┌────────

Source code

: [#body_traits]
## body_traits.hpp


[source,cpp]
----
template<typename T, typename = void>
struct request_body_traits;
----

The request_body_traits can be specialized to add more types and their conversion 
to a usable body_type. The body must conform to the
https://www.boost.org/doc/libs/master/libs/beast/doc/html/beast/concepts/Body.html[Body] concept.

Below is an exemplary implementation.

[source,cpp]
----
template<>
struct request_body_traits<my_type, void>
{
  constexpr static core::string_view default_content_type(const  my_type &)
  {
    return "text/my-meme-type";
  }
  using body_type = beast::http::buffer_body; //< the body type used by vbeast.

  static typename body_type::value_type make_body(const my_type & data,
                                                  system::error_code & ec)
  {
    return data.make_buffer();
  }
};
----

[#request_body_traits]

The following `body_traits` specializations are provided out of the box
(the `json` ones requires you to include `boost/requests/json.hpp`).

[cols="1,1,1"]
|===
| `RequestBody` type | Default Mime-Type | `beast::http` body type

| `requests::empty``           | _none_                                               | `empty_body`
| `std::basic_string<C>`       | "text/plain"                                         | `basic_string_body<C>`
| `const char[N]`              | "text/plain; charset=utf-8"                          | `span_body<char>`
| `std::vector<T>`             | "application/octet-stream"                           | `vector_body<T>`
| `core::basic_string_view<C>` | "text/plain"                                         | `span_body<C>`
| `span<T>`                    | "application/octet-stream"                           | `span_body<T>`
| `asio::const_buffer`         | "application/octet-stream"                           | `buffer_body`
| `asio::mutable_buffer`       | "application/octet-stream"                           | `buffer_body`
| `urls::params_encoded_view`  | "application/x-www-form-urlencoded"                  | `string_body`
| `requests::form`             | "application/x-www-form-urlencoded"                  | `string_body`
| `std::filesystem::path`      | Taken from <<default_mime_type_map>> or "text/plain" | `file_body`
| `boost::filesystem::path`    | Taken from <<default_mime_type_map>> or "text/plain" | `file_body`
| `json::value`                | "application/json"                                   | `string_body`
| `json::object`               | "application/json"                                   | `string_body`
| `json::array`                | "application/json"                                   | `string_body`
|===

└────────

Exercise:
The records above should be printed in full, exactly as they appear.

Response to this exercise:
Source code

: [#body_traits]
## body_traits.hpp


[source,cpp]
----
template<typename T, typename = void>
struct request_body_traits;
----

The request_body_traits can be specialized to add more types and their conversion 
to a usable body_type. The body must conform to the
https://www.boost.org/doc/libs/master/libs/beast/doc/html/beast/concepts/Body.html[Body] concept.

Below is an exemplary implementation.

[source,cpp]
----
template<>
struct request_body_traits<my_type, void>
{
  constexpr static core::string_view default_content_type(const  my_type &)
  {
    return "text/my-meme-type";
  }
  using body_type = beast::http::buffer_body; //< the body type used by vbeast.

  static typename body_type::value_type make_body(const my_type & data,
                                                  system::error_code & ec)
  {
    return data.make_buffer();
  }
};
----

[#request_body_traits]

The following `body_traits` specializations are provided out of the box
(the `json` ones requires you to include `boost/requests/json.hpp`).

[cols="1,1,1"]
|===
| `RequestBody` type | Default Mime-Type | `beast::http` body type

| `requests::empty``           | _none_                                               | `empty_body`
| `std::basic_string<C>`       | "text/plain"                                         | `basic_string_body<C>`
| `const char[N]`              | "text/plain; charset=utf-8"                          | `span_body<char>`
| `std::vector<T>`             | "application/octet-stream"                           | `vector_body<T>`
| `core::basic_string_view<C>` | "text/plain"                                         | `span_body<C>`
| `span<T>`                    | "application/octet-stream"                           | `span_body<T>`
| `asio::const_buffer`         | "application/octet-stream"                           | `buffer_body`
| `asio::mutable_buffer`       | "application/octet-stream"                           | `buffer_body`
| `urls::params_encoded_view`  | "application/x-www-form-urlencoded"                  | `string_body`
| `requests::form`             | "application/x-www-form-urlencoded"                  | `string_body`
| `std::filesystem::path`      | Taken from <<default_mime_type_map>> or "text/plain" | `file_body`
| `boost::filesystem::path`    | Taken from <<default_mime_type_map>> or "text/plain" | `file_body`
| `json::value`                | "application/json"                                   | `string_body`
| `json::object`               | "application/json"                                   | `string_body`
| `json::array`                | "application/json"                                   | `string_body`
|===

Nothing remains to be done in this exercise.